Tuesday, January 29, 2008
The Prisoner's Dilemma of Tax Rebates
In a January 27th post to her blog, Elizabeth Warren likens the American consumer to a battered athlete who is being asked to go back in and do it one more time for the economy. Spend to help us win the game again. The proposed stimulus package will give the athlete a boost by putting a few hundred dollars in his or her pocket. The analogy is apt, because for millions of tapped-out consumers, spending the tax rebate will just put off debt repayment and maintain their current level of vulnerability to unexpected expenses or any other bumps in the economic road ahead.
The stimulus package highlights the Prisoner’s Dilemma of our current economy. Spending is good for the economy as a whole, but saving is good for the individual consumer. We have over-fished the waters of the consumer economy, and too many individual citizens have been sacrificed in the process. Rather than spend their rebates—which, ironically, the federal government must finance with borrowed money!—Warren recommends that consumers use the rebate to pay off some of their debts. BabyBelle, a commenter to Warren’s post, says she plans to deposit the rebate in her rainy day fund. Both of these ideas are on target. The rule should be (a), if you have debt, use the rebate to pay it down or (b), if you are debt free but have little savings, save the rebate. On the other hand, if you have no debt and plenty of savings, do whatever you want with your rebate.
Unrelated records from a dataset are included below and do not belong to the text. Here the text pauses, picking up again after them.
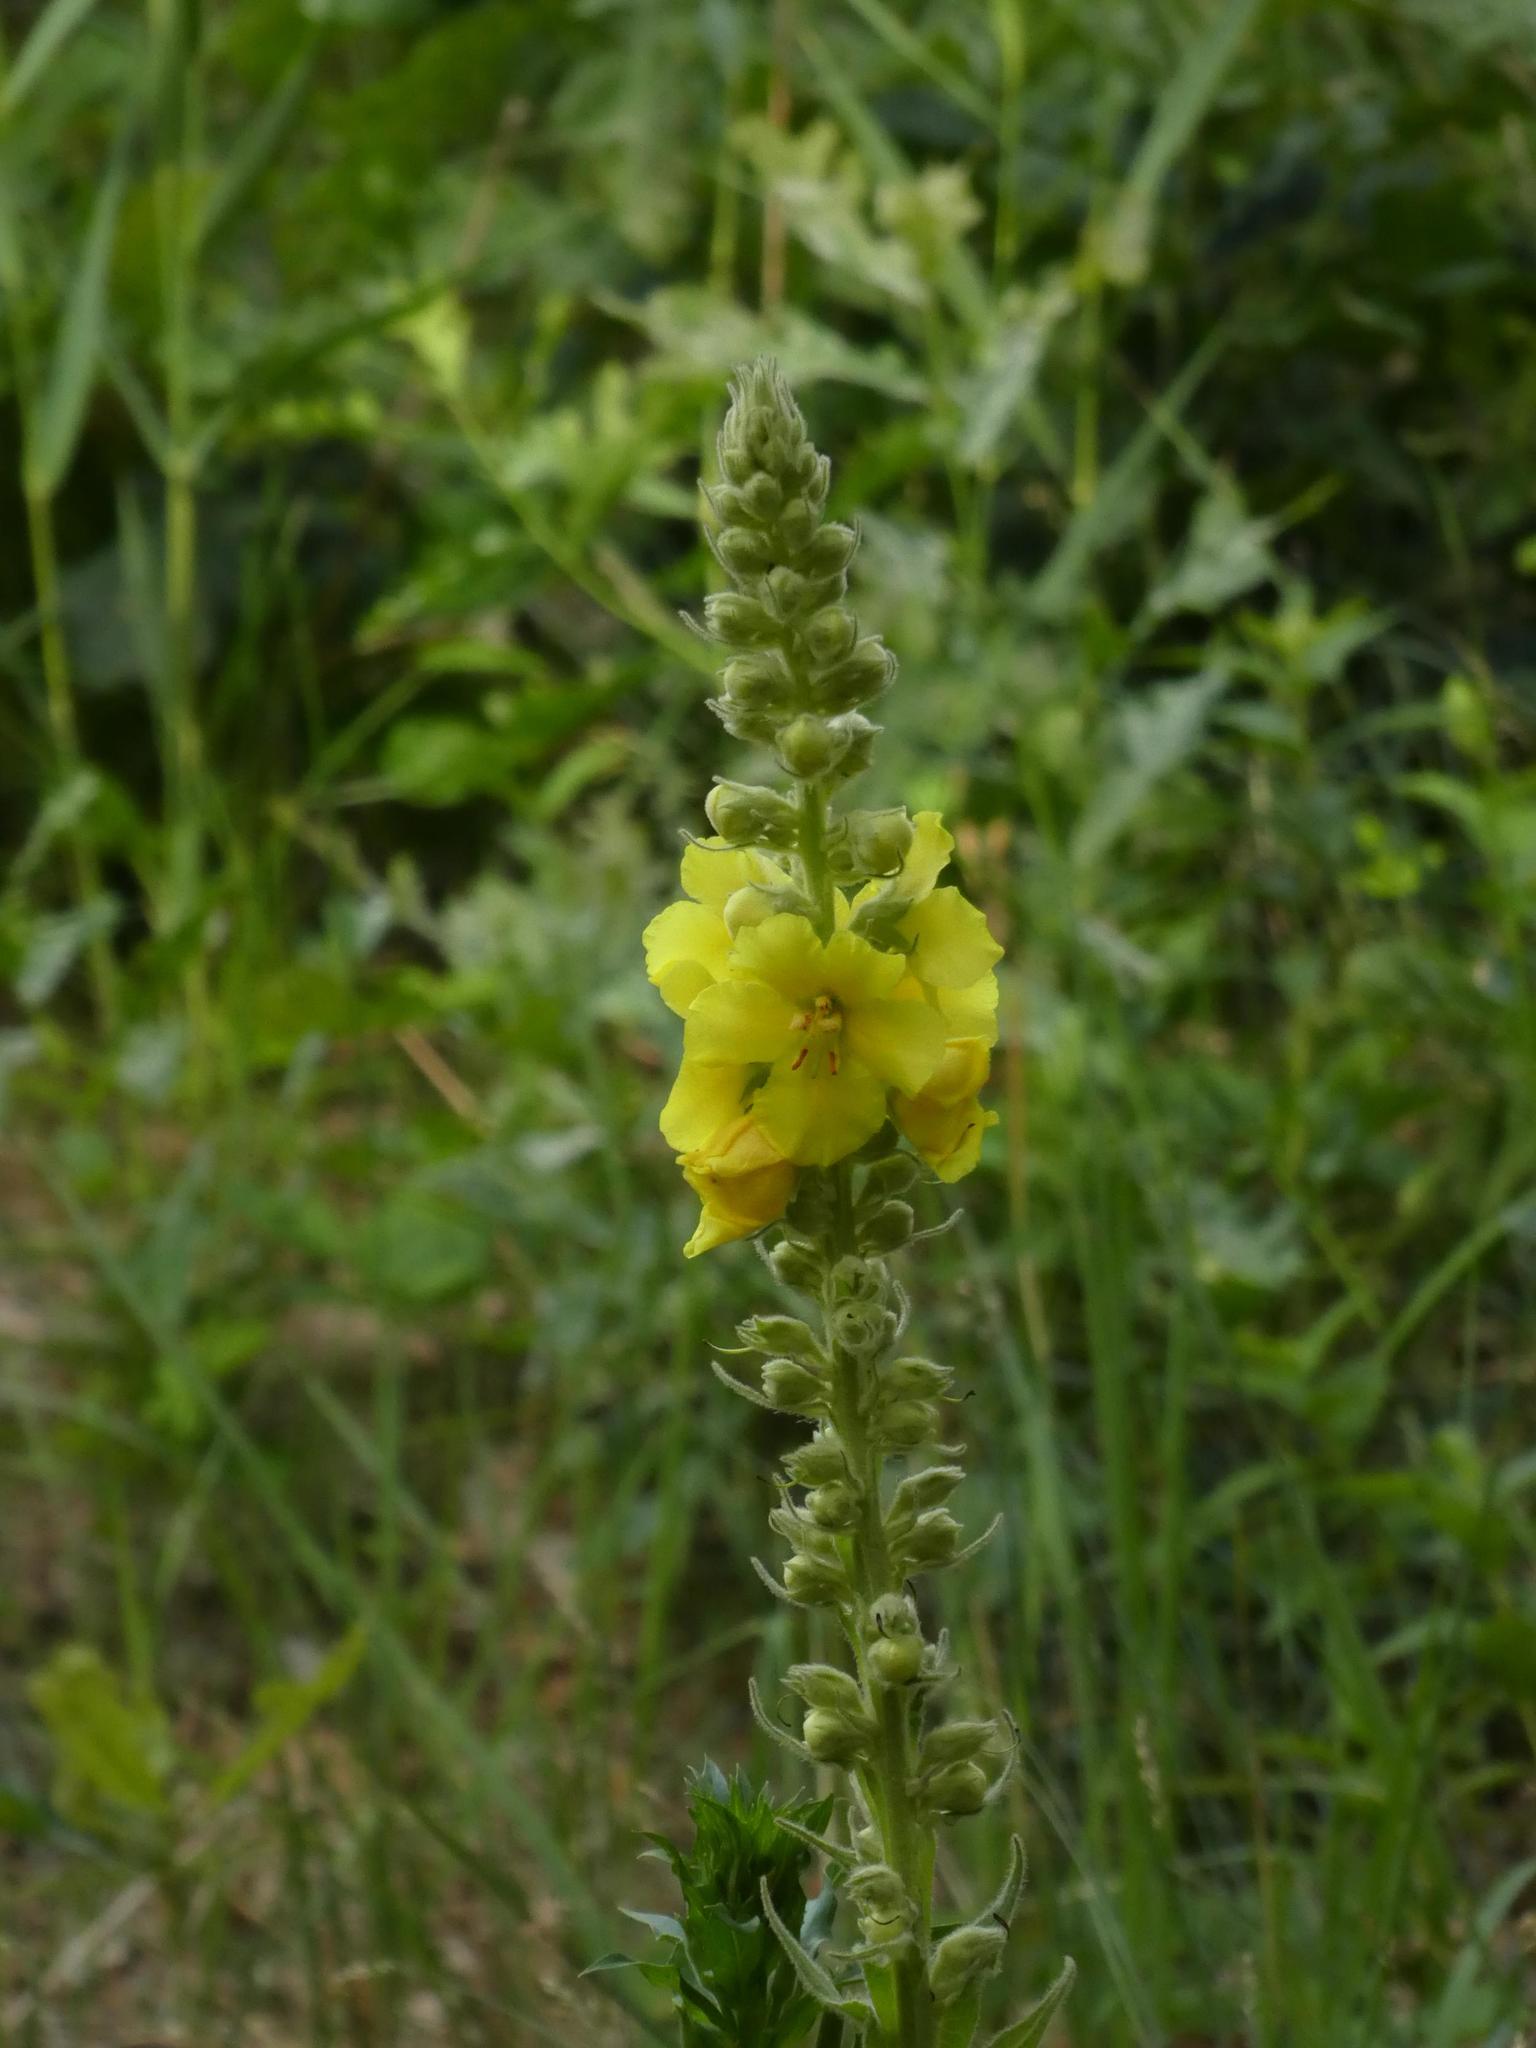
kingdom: Plantae
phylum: Tracheophyta
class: Magnoliopsida
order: Lamiales
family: Scrophulariaceae
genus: Verbascum
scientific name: Verbascum phlomoides
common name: Orange mullein
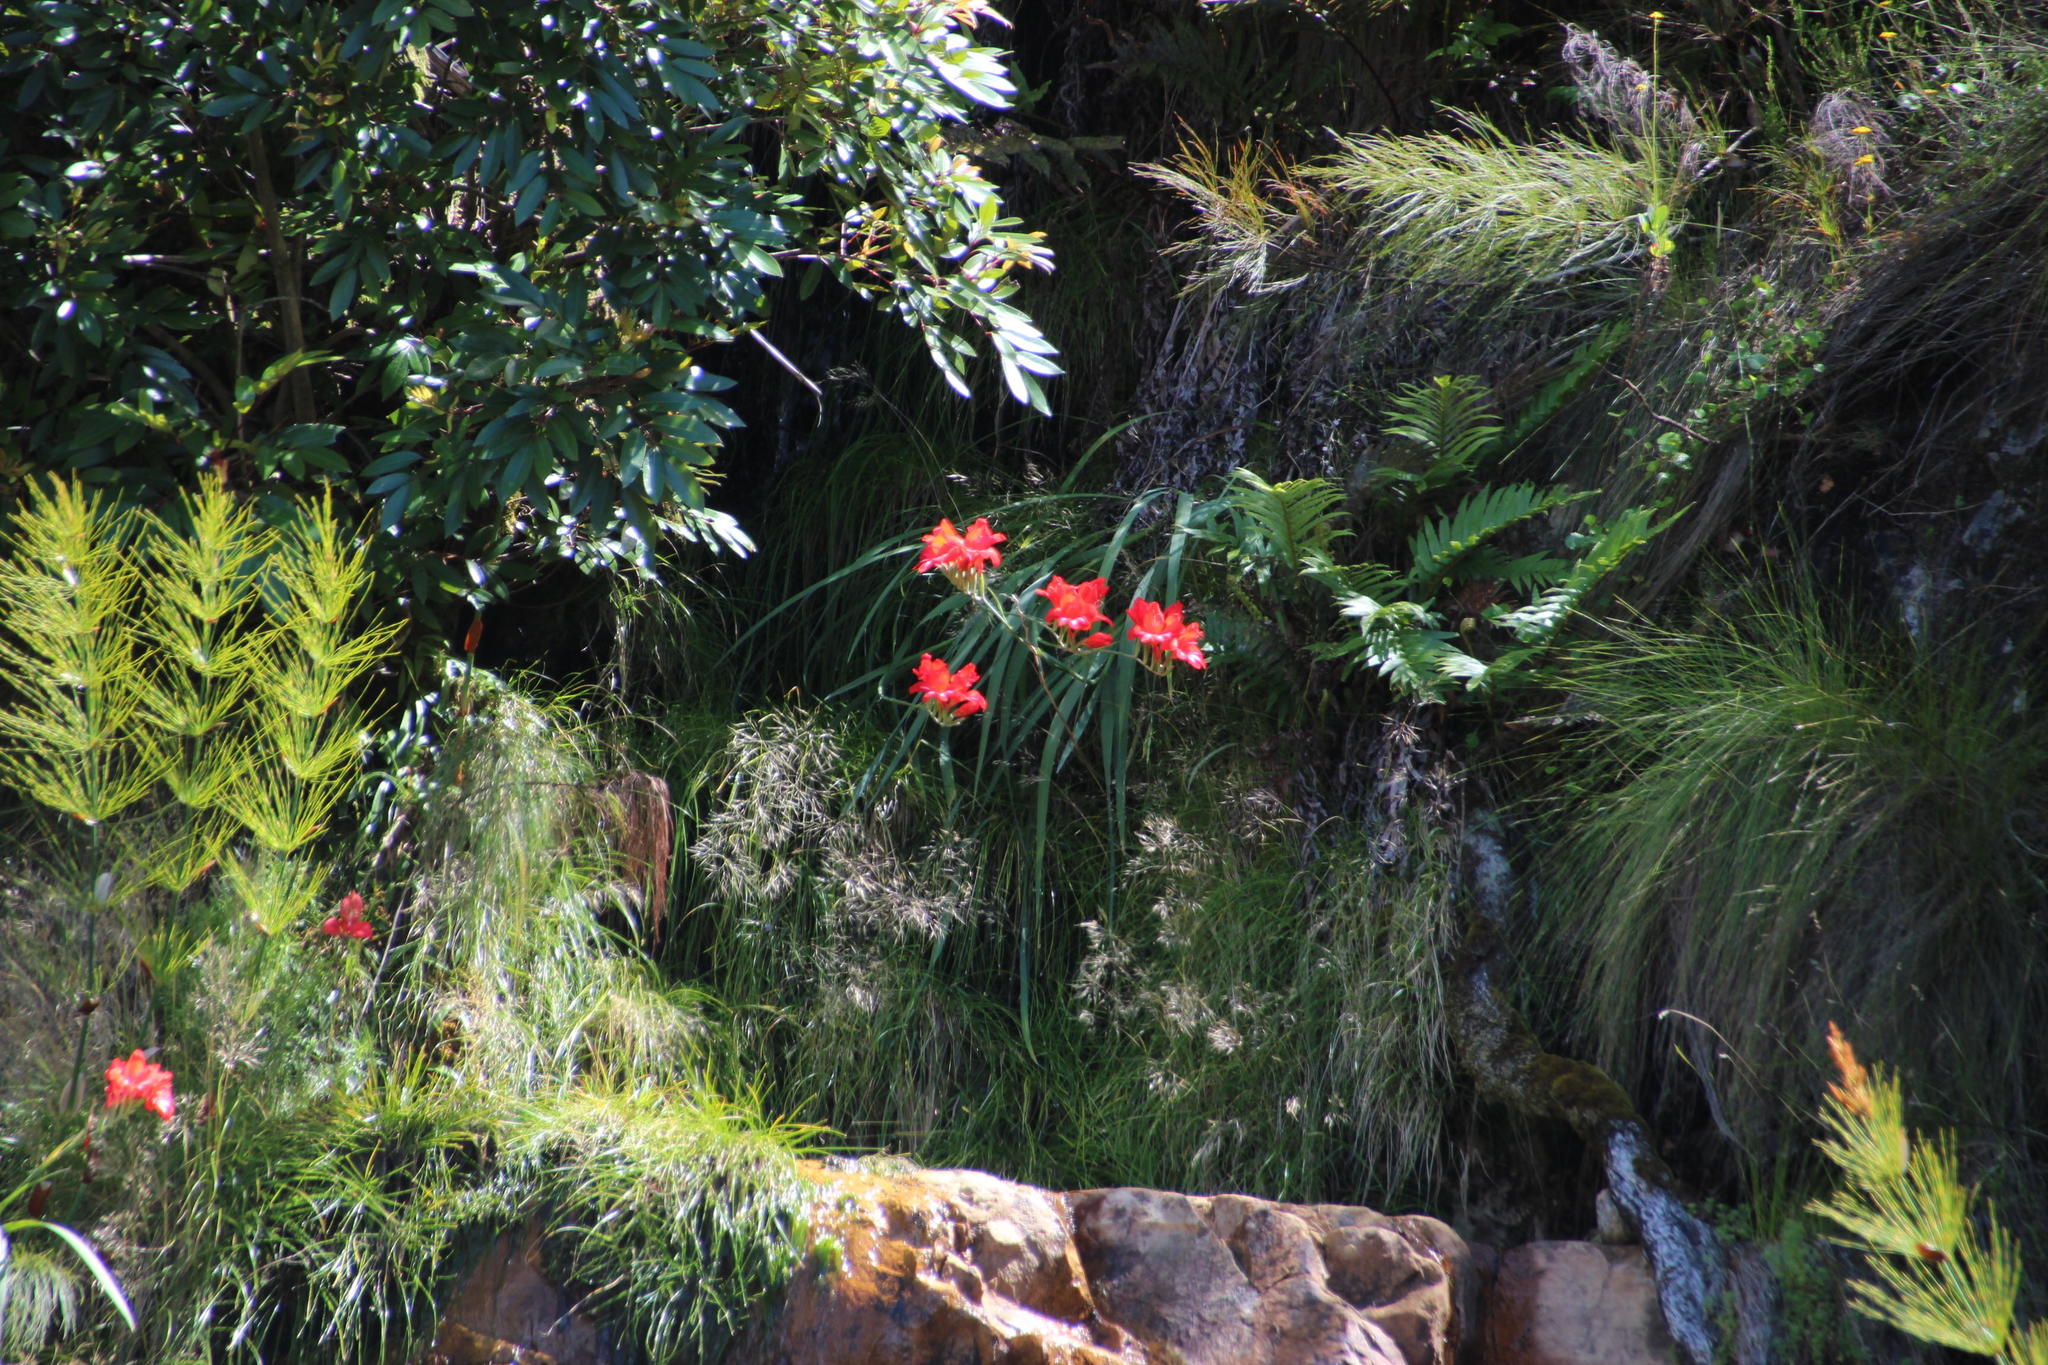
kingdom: Plantae
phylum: Tracheophyta
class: Liliopsida
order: Asparagales
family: Iridaceae
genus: Gladiolus
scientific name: Gladiolus cardinalis
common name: New year-lily
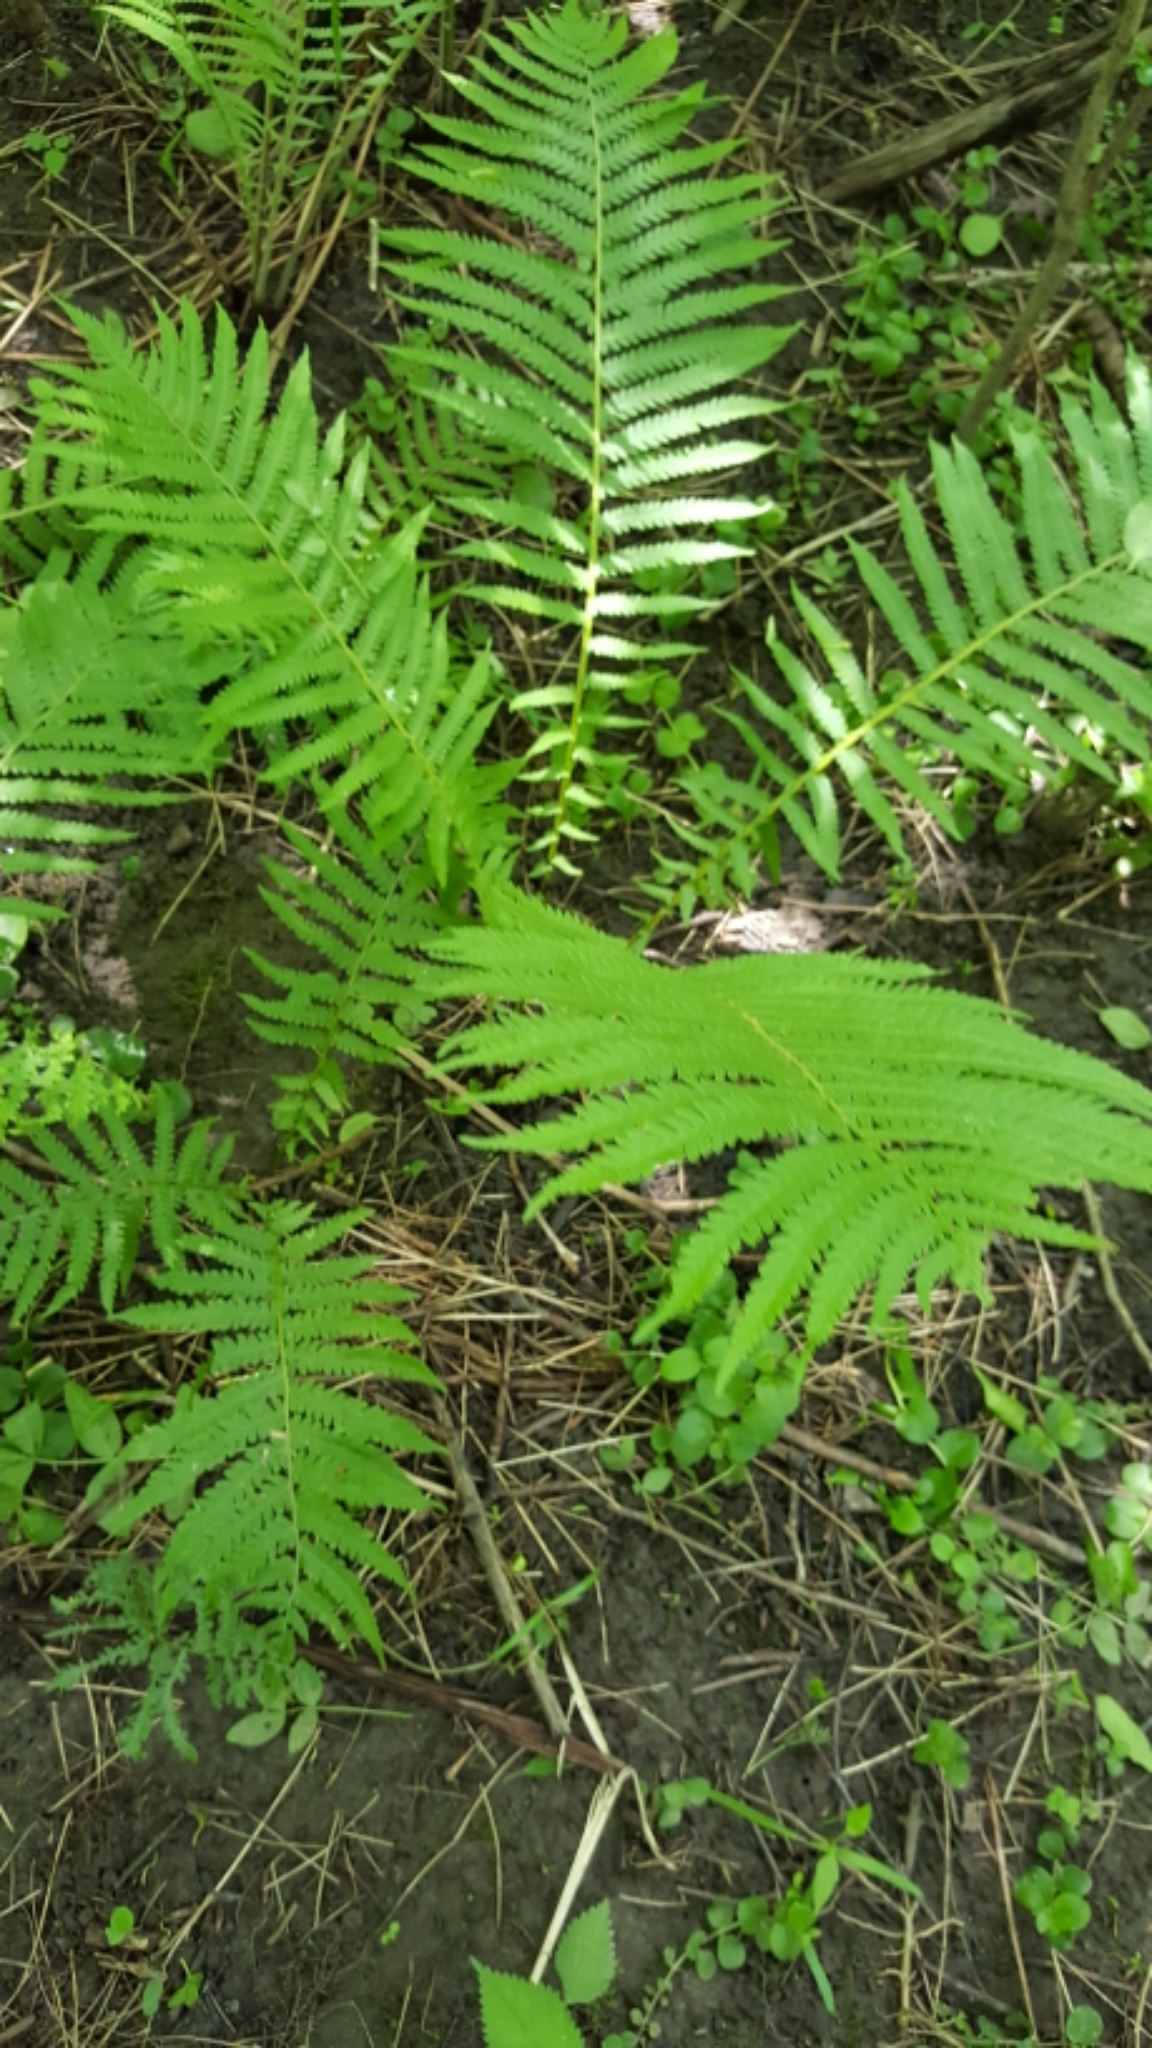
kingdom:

Unfortunately, not enough Americans fit in to this enviable category.
These recommendations may not help the economy as a whole, but generally “the economy” is defined as the stock market—the current value of the portfolios of wealthy investors. When the market starts to drop, the economy is said to be taking a down-turn, and the media and politicians begin to pay attention. But for far too long the personal financial portfolios of individual middle class and poor consumers have been going south without raising an eyebrow. It is time these consumers ignore the call to bail out the rich investors and concentrate on what is best for their personal economies. Save your rebate or use it to pay down debt. Don’t spend it.
Tuesday, January 22, 2008
Clinton & Singletary on the Economy
In a recent column entitled, “One Candidate and the Economy," Michelle Singletary, the personal finance columnist for the Washington Post, reports a conversation with Democratic presidential candidate Hillary Clinton. Clinton’s comments show that she is aware of the larger role of credit card and other commercial debt in the ongoing foreclosure crisis and general economic downturn. One of her most useful points is the need for financial education and improved financial literacy. Without blaming the victim, she recognizes that there is a serious problem of personal indebtedness and the need to help people get out from under.
This kind of article is not surprising from Michelle Singletary. She is one of the most level-headed personal finance advisors on the scene today. In a sea of useless financial advice, Singletary is an oasis of sound judgment.